▶ What you should do: Return the records exactly as they are.

▶ Material supplied:

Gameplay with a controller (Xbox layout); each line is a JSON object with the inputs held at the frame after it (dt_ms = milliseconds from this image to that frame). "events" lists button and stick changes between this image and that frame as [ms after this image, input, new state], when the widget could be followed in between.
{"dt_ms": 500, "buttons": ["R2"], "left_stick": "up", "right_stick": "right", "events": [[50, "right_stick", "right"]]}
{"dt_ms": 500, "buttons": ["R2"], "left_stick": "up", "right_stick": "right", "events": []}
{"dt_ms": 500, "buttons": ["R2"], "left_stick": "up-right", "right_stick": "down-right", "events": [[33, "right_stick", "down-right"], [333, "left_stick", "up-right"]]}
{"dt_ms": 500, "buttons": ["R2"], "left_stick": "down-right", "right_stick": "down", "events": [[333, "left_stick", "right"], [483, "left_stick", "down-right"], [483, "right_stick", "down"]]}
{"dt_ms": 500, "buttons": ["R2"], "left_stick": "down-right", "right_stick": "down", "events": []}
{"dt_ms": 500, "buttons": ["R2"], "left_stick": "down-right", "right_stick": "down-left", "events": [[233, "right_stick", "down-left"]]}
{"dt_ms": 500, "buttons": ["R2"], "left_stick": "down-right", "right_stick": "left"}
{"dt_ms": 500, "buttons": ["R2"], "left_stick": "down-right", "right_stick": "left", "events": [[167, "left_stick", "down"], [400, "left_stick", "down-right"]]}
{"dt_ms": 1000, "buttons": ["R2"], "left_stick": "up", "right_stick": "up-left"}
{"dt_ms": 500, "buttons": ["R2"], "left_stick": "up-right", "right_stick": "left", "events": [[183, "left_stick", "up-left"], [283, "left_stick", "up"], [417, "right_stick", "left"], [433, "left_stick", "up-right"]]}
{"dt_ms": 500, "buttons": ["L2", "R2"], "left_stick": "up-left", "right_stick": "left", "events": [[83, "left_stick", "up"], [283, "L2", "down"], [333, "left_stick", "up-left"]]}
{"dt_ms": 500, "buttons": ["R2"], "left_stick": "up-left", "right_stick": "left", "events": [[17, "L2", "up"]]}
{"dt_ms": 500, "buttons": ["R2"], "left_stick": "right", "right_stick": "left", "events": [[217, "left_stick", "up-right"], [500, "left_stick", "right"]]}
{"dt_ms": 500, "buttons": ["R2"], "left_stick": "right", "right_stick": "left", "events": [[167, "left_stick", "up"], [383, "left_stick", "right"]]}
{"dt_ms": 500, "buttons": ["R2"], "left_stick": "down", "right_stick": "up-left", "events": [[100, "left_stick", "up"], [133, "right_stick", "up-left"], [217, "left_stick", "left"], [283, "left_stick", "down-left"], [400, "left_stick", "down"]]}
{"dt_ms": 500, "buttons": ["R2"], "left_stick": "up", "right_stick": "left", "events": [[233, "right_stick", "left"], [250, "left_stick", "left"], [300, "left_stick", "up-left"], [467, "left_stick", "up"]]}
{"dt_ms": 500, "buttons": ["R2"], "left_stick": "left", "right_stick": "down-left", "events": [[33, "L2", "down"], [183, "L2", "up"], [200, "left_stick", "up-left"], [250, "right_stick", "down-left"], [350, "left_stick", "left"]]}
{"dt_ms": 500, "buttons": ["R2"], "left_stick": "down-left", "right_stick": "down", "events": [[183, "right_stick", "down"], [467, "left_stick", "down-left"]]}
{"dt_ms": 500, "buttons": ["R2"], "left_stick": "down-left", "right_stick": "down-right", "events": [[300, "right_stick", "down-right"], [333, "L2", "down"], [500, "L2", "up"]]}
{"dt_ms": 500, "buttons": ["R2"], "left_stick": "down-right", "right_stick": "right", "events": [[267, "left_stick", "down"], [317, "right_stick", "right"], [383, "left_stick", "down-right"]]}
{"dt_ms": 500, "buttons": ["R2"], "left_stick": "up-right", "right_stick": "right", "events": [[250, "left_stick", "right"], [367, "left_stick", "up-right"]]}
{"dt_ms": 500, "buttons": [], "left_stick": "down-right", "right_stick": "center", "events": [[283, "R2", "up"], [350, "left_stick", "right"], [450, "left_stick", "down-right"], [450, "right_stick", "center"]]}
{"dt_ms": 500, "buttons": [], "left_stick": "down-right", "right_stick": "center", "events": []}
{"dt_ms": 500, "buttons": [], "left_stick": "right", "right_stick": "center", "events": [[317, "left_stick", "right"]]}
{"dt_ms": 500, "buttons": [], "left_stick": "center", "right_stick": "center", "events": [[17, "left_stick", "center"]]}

▶ Response to the task:
Gameplay with a controller (Xbox layout); each line is a JSON object with the inputs held at the frame after it (dt_ms = milliseconds from this image to that frame). "events" lists button and stick changes between this image and that frame as [ms after this image, input, new state], when the widget could be followed in between.
{"dt_ms": 500, "buttons": ["R2"], "left_stick": "up", "right_stick": "right", "events": [[50, "right_stick", "right"]]}
{"dt_ms": 500, "buttons": ["R2"], "left_stick": "up", "right_stick": "right", "events": []}
{"dt_ms": 500, "buttons": ["R2"], "left_stick": "up-right", "right_stick": "down-right", "events": [[33, "right_stick", "down-right"], [333, "left_stick", "up-right"]]}
{"dt_ms": 500, "buttons": ["R2"], "left_stick": "down-right", "right_stick": "down", "events": [[333, "left_stick", "right"], [483, "left_stick", "down-right"], [483, "right_stick", "down"]]}
{"dt_ms": 500, "buttons": ["R2"], "left_stick": "down-right", "right_stick": "down", "events": []}
{"dt_ms": 500, "buttons": ["R2"], "left_stick": "down-right", "right_stick": "down-left", "events": [[233, "right_stick", "down-left"]]}
{"dt_ms": 500, "buttons": ["R2"], "left_stick": "down-right", "right_stick": "left"}
{"dt_ms": 500, "buttons": ["R2"], "left_stick": "down-right", "right_stick": "left", "events": [[167, "left_stick", "down"], [400, "left_stick", "down-right"]]}
{"dt_ms": 1000, "buttons": ["R2"], "left_stick": "up", "right_stick": "up-left"}
{"dt_ms": 500, "buttons": ["R2"], "left_stick": "up-right", "right_stick": "left", "events": [[183, "left_stick", "up-left"], [283, "left_stick", "up"], [417, "right_stick", "left"], [433, "left_stick", "up-right"]]}
{"dt_ms": 500, "buttons": ["L2", "R2"], "left_stick": "up-left", "right_stick": "left", "events": [[83, "left_stick", "up"], [283, "L2", "down"], [333, "left_stick", "up-left"]]}
{"dt_ms": 500, "buttons": ["R2"], "left_stick": "up-left", "right_stick": "left", "events": [[17, "L2", "up"]]}
{"dt_ms": 500, "buttons": ["R2"], "left_stick": "right", "right_stick": "left", "events": [[217, "left_stick", "up-right"], [500, "left_stick", "right"]]}
{"dt_ms": 500, "buttons": ["R2"], "left_stick": "right", "right_stick": "left", "events": [[167, "left_stick", "up"], [383, "left_stick", "right"]]}
{"dt_ms": 500, "buttons": ["R2"], "left_stick": "down", "right_stick": "up-left", "events": [[100, "left_stick", "up"], [133, "right_stick", "up-left"], [217, "left_stick", "left"], [283, "left_stick", "down-left"], [400, "left_stick", "down"]]}
{"dt_ms": 500, "buttons": ["R2"], "left_stick": "up", "right_stick": "left", "events": [[233, "right_stick", "left"], [250, "left_stick", "left"], [300, "left_stick", "up-left"], [467, "left_stick", "up"]]}
{"dt_ms": 500, "buttons": ["R2"], "left_stick": "left", "right_stick": "down-left", "events": [[33, "L2", "down"], [183, "L2", "up"], [200, "left_stick", "up-left"], [250, "right_stick", "down-left"], [350, "left_stick", "left"]]}
{"dt_ms": 500, "buttons": ["R2"], "left_stick": "down-left", "right_stick": "down", "events": [[183, "right_stick", "down"], [467, "left_stick", "down-left"]]}
{"dt_ms": 500, "buttons": ["R2"], "left_stick": "down-left", "right_stick": "down-right", "events": [[300, "right_stick", "down-right"], [333, "L2", "down"], [500, "L2", "up"]]}
{"dt_ms": 500, "buttons": ["R2"], "left_stick": "down-right", "right_stick": "right", "events": [[267, "left_stick", "down"], [317, "right_stick", "right"], [383, "left_stick", "down-right"]]}
{"dt_ms": 500, "buttons": ["R2"], "left_stick": "up-right", "right_stick": "right", "events": [[250, "left_stick", "right"], [367, "left_stick", "up-right"]]}
{"dt_ms": 500, "buttons": [], "left_stick": "down-right", "right_stick": "center", "events": [[283, "R2", "up"], [350, "left_stick", "right"], [450, "left_stick", "down-right"], [450, "right_stick", "center"]]}
{"dt_ms": 500, "buttons": [], "left_stick": "down-right", "right_stick": "center", "events": []}
{"dt_ms": 500, "buttons": [], "left_stick": "right", "right_stick": "center", "events": [[317, "left_stick", "right"]]}
{"dt_ms": 500, "buttons": [], "left_stick": "center", "right_stick": "center", "events": [[17, "left_stick", "center"]]}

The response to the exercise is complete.